**WRITTEN TASK**
Duplicate the stretch of the post on teaching an I.T course to over-50s from "Earlier this year, I" through "wider CVS community.", keeping every word unchanged.

**SUPPLIED PASSAGE**
◇ ◇ ◇ ◇

What I learned from teaching an I.T Course for Over-50s

What I learned from teaching an I.T Course for Over-50s

Earlier this year, I setup a project called "The Codhead Club" and attended a networking event run by Hull CVS aimed at furthering collaboration between CVS organisations in the area. The event was called Sector Connect and proved incredbily useful in both networking aspects but also for my own introduction to the wider CVS community.

In this post, I'm going to talk about lessons I learned from teaching an I.T Course that The Codhead Club ran with an organisation I met at Sector Connect - Humber Job Hub. They help job seekers, vulnerable people and other disadvantaged groups with training and other types of support. In this case, it was an Over-50s Basic I.T Course for a range of skill sets.

I took the role of generating the course material and teaching the lessons, but other Codheaders, such as Dr. Neil Gordon, pointed to materials which would benefit the structure and material in the course.

For the stats folks, all students were over-50. They were also either seeking employment, working part-time or retired. Of the group of 8 students, the majority were female with only 1 male in attendance; all were white.

Given the above information about the students, perhaps it is appropriate to give some information about myself as well. I am 29 at the time of writing, a recent computer science graduate and as one might imagine, view the world through an almost matrixesque lens.

1. Generational Divide

Over the 5 week period we spent together, my students spent quite a bit of time recounting how they struggled to conduct their affairs because they were directed to an application or website, how hard it was to find work because employers only accepted electronic applications and how they simply didn't understand cookie pop-ups and were afraid of clicking "accept" because they didn't really know what they were accepting.

Those with more tech skills might snigger and roll their eyes. "Come on Boomer! It's 2022! Not 1902!" Yes yes. It's very easy to be lulled into a false sense of security that everyone is living in the fast lane when you're hyper-connected working in a digital industry and socialising consists of crawling the bizzareness that is Reddit; but, there is a real world and many people have not yet submitted to our technical overlords.

These are people who spent the majority of their careers working with pen and paper with no need for computers - unimaginable today, I know. Admittedly, one student was actually an electrical engineer - but there's a difference between electrical engineering and computing, even if some logic is the same - so it's not really fair to mock. I suppose it is difficult to imagine but the students did come from an era where computers didn't really matter and they don't see the significance of them today either. They've always lived without them - to the students, computers are a tool. Not an extension of themselves, not a portfolio of stock, not access to their music collection or social lives; because all of that is offline and it would be ridiculous to them for it to be otherwise.

◇ ◇ ◇ ◇

**INFORMATION GIVEN**
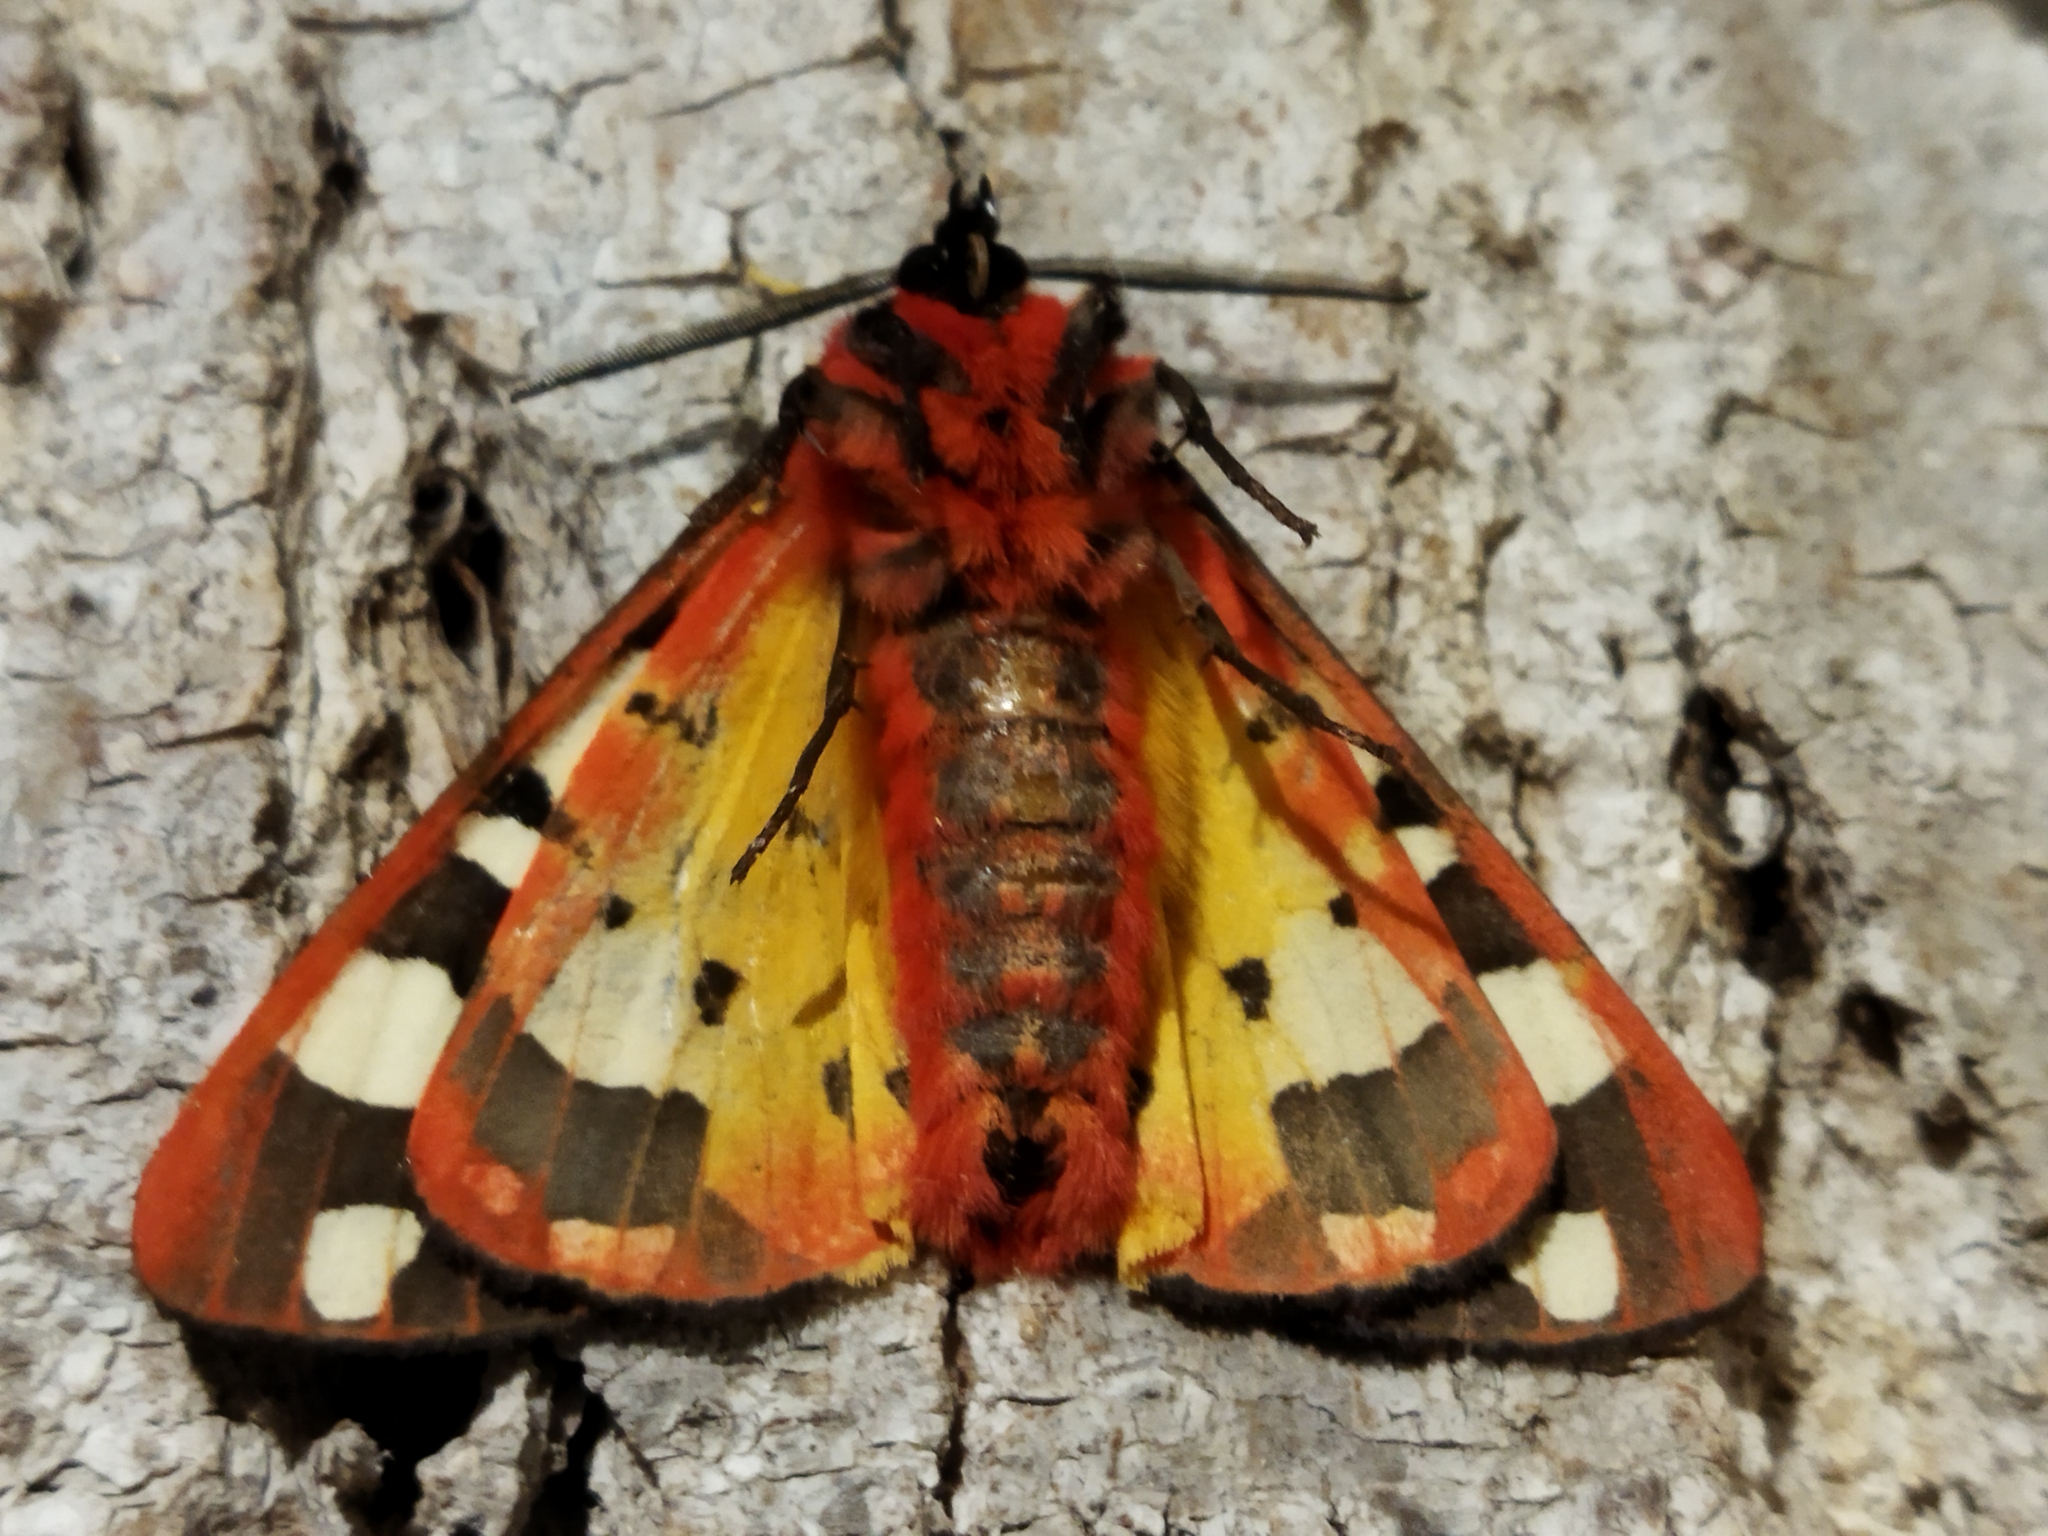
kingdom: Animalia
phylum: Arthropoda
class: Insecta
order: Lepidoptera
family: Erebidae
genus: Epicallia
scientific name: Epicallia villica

◇ ◇ ◇ ◇

**RESPONSE TO THIS EXERCISE**
Earlier this year, I setup a project called "The Codhead Club" and attended a networking event run by Hull CVS aimed at furthering collaboration between CVS organisations in the area. The event was called Sector Connect and proved incredbily useful in both networking aspects but also for my own introduction to the wider CVS community.